Postalische Erreichbarkeit des Rechnungsausstellers
Die rechtliche Problematik: Ordnungsgemäße Rechnung
Erhält ein Unternehmer für sein Unternehmen eine Lieferung oder eine sonstige Leistung, für die der leistende Unternehmer die Umsatzsteuer schuldet, benötigt der Leistungsempfänger für seinen Vorsteuerabzug eine ordnungsgemäße Rechnung nach § 14 und § 14a UStG (§ 15 Abs. 1 Satz 1 Nr. 1 Satz 2 UStG). In dieser Rechnung muss der vollständige Name und die vollständige Anschrift sowohl des leistenden Unternehmers als auch die des Leistungsempfänger enthalten sein.
Wichtig: Eine ordnungsgemäße Rechnung ist aber nur in den in § 15 Abs. 1 Satz 1 Nr. 1 UStG genannten Fällen für den Vorsteuerabzug notwendig. Insbesondere in den Fällen des innergemeinschaftlichen Erwerbs (§ 15 Abs. 1 Satz 1 Nr. 3 UStG) oder bei Fällen der Steuerschuld des Leistungsempfängers (§ 15 Abs. 1 Satz 1 Nr. 4 UStG, sog. Reverse-Charge-Verfahren) setzt der Vorsteuerabzug keine Rechnung – und damit auch keine ordnungsgemäße Rechnung – voraus.
Entgegen früherer Rechtsauffassung hatte der EuGH (Urteil vom 15.11.2017 - C-374/16, C- 375/16) schon 2017 festgestellt, dass auch eine Anschrift als ordnungsgemäß i. S. d. Regelung anzusehen ist, unter der eine postalische Erreichbarkeit gewährleistet ist.

**BEREITGESTELLTE DATEN**
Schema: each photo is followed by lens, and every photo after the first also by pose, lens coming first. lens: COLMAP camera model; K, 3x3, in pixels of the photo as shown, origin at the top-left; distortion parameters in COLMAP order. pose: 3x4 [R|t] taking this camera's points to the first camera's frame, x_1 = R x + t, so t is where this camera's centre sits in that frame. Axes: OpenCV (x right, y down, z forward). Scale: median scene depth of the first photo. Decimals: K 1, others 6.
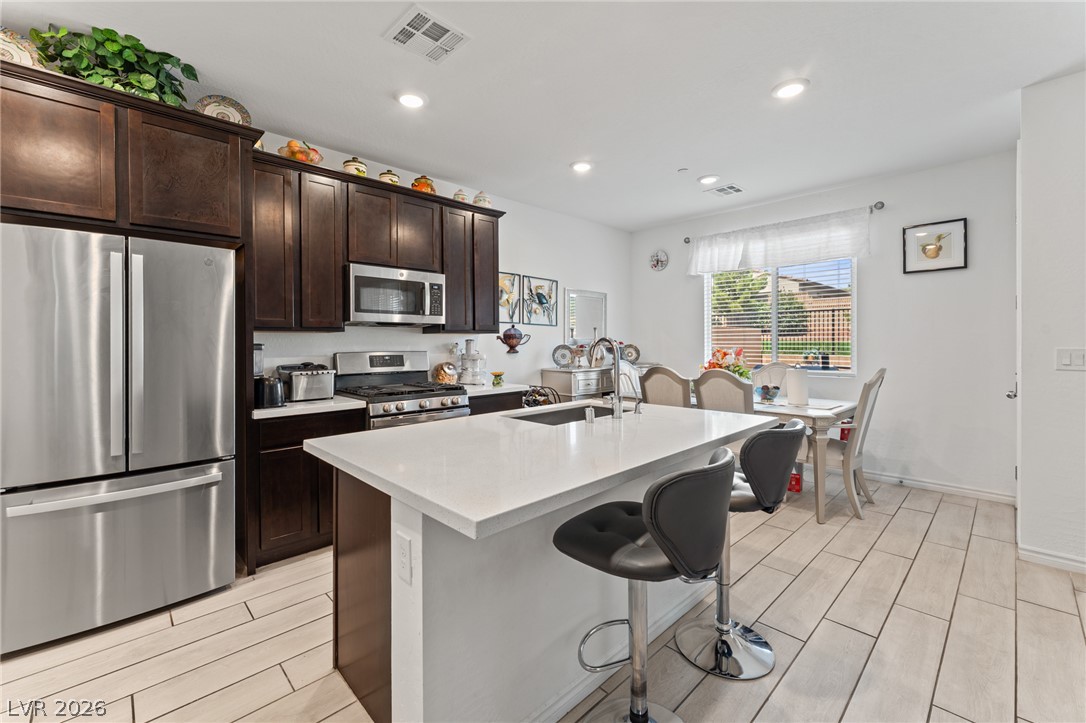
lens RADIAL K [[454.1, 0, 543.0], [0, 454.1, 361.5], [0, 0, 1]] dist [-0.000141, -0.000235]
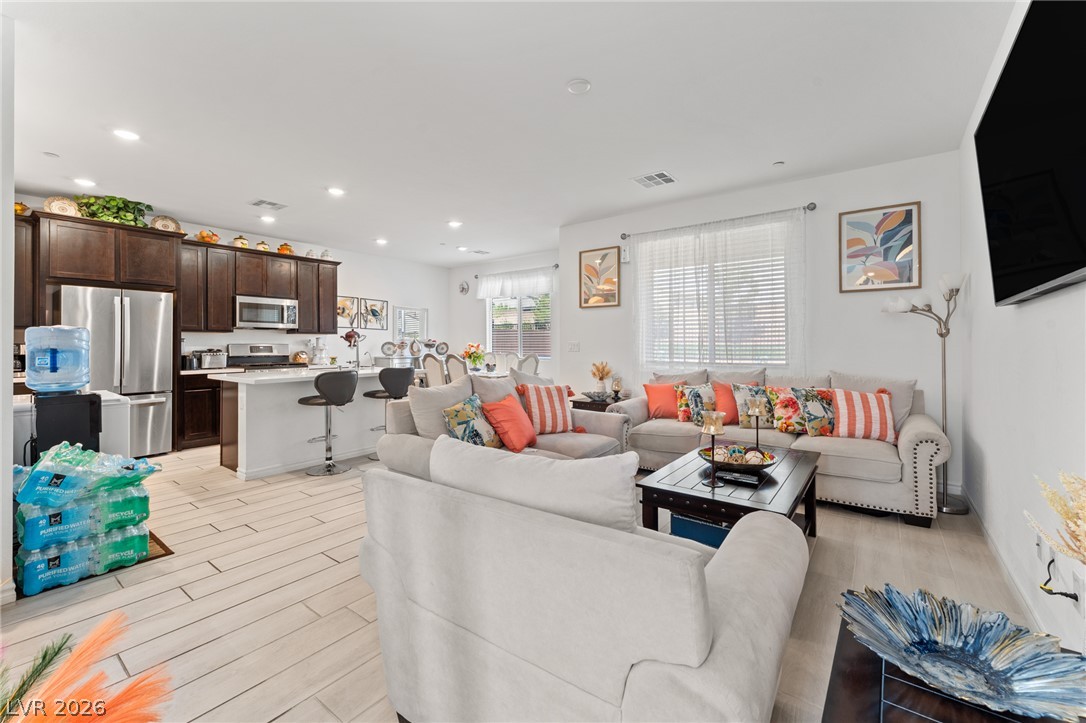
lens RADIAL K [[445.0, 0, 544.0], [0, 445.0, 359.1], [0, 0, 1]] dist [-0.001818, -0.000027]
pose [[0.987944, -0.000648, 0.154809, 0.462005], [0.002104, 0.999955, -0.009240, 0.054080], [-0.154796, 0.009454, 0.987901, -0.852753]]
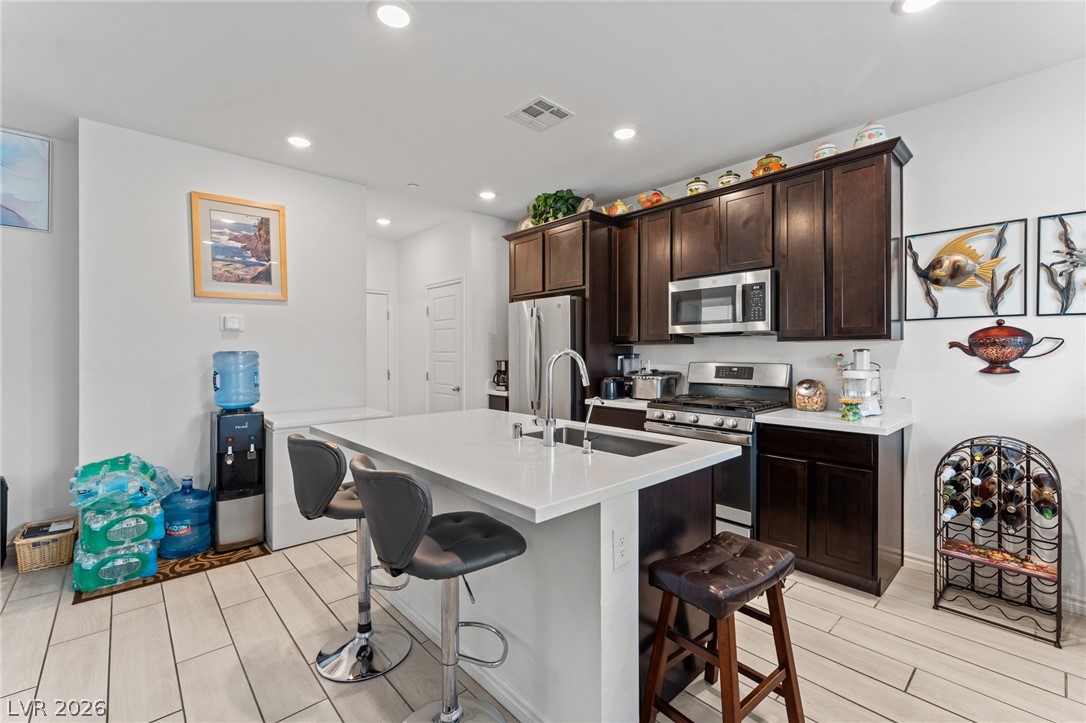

**MATERIAL ERKUNDEN**
**a)** Beantworte diese Fragen zum Text über die Rechnungsanschrift jeweils knapp.
(i) Nach welchen Vorschriften des UStG muss die Rechnung für den Vorsteuerabzug ordnungsgemäß sein?
(ii) Wie wird der Fall der Steuerschuld des Leistungsempfängers im Text auch genannt?
(iii) An welchem Datum erging das genannte Urteil des EuGH?
**b)** Prüfe für jede Aussage, ob sie mit dem Text über die Rechnungsanschrift übereinstimmt, und belege deine Antwort mit einem wörtlichen Zitat.
(i) Die Rechnung muss nur die Anschrift des leistenden Unternehmers enthalten.
(ii) Beim innergemeinschaftlichen Erwerb ist für den Vorsteuerabzug keine Rechnung erforderlich.
(iii) Nach dem EuGH kann eine Anschrift ordnungsgemäß sein, unter der man postalisch erreichbar ist.
**c)** Führe den Text über die Rechnungsanschrift nach seinem letzten Satz mit einigen eigenen Sätzen fort.
Die Auflistung wird für die Bearbeitung nicht gebraucht.

**ANTWORTEN ZUR ÜBUNG**
**a)**
(i) Nach § 14 und § 14a UStG.
(ii) Reverse-Charge-Verfahren.
(iii) Am 15.11.2017.

**b)**
(i) Nein: „In dieser Rechnung muss der vollständige Name und die vollständige Anschrift sowohl des leistenden Unternehmers als auch die des Leistungsempfänger enthalten sein.“
(ii) Ja: „setzt der Vorsteuerabzug keine Rechnung – und damit auch keine ordnungsgemäße Rechnung – voraus“
(iii) Ja: „dass auch eine Anschrift als ordnungsgemäß i. S. d. Regelung anzusehen ist, unter der eine postalische Erreichbarkeit gewährleistet ist“

**c)**
Wichtig: Damit war eindeutig gerichtlich klargestellt, dass eine zum Vorsteuerabzug berechtigende Rechnung nicht voraussetzt, dass die wirtschaftliche Tätigkeit des leistenden Unternehmers unter der Anschrift ausgeübt wird, die in der von ihm ausgestellten Rechnung angegeben ist. Vielmehr reicht jede Art von Anschrift, einschließlich einer Briefkastenanschrift, aus, sofern der Unternehmer unter dieser Anschrift postalisch erreichbar ist.
Die Finanzverwaltung (BMF, Schreiben v. 7.12.2018, III C 2 - S 7280 - a/07/10005 :003) hatte die Grundsätze aus der Rechtsprechung 2018 zeitnah veröffentlicht und den UStAE entsprechend angepasst. Zeitgleich mit der Veröffentlichung des BMF-Schreibens hatte der BFH (Urteil vom 05.12.2018 - XI R 22/14) dann aber seine Rechtsprechung noch dahingehend präzisiert, dass für die Prüfung des Rechnungsmerkmals der vollständigen Anschrift der Zeitpunkt der Rechnungsausstellung maßgeblich ist. Die Feststellungslast für die postalische Erreichbarkeit trifft dabei den Unternehmer, der den Vorsteuerabzug vornehmen will.
In einer weiteren Entscheidung – in der es um eine Umsatzsteuerbetrugskette ging – hatte der BFH (Urteil vom 14.02.2019 - V R 47/16) festgestellt, dass die für die Berechtigung zum Vorsteuerabzug nach ständiger Rechtsprechung erforderliche Identität von Rechnungsaussteller und leistendem Unternehmer der Rechtsprechung des EuGH entspricht, der zufolge die Angabe der Anschrift, des Namens und der USt-IdNr. des Rechnungsausstellers es ermöglichen soll, eine Verbindung zwischen einer bestimmten wirtschaftlichen Transaktion und dem Rechnungsaussteller herzustellen.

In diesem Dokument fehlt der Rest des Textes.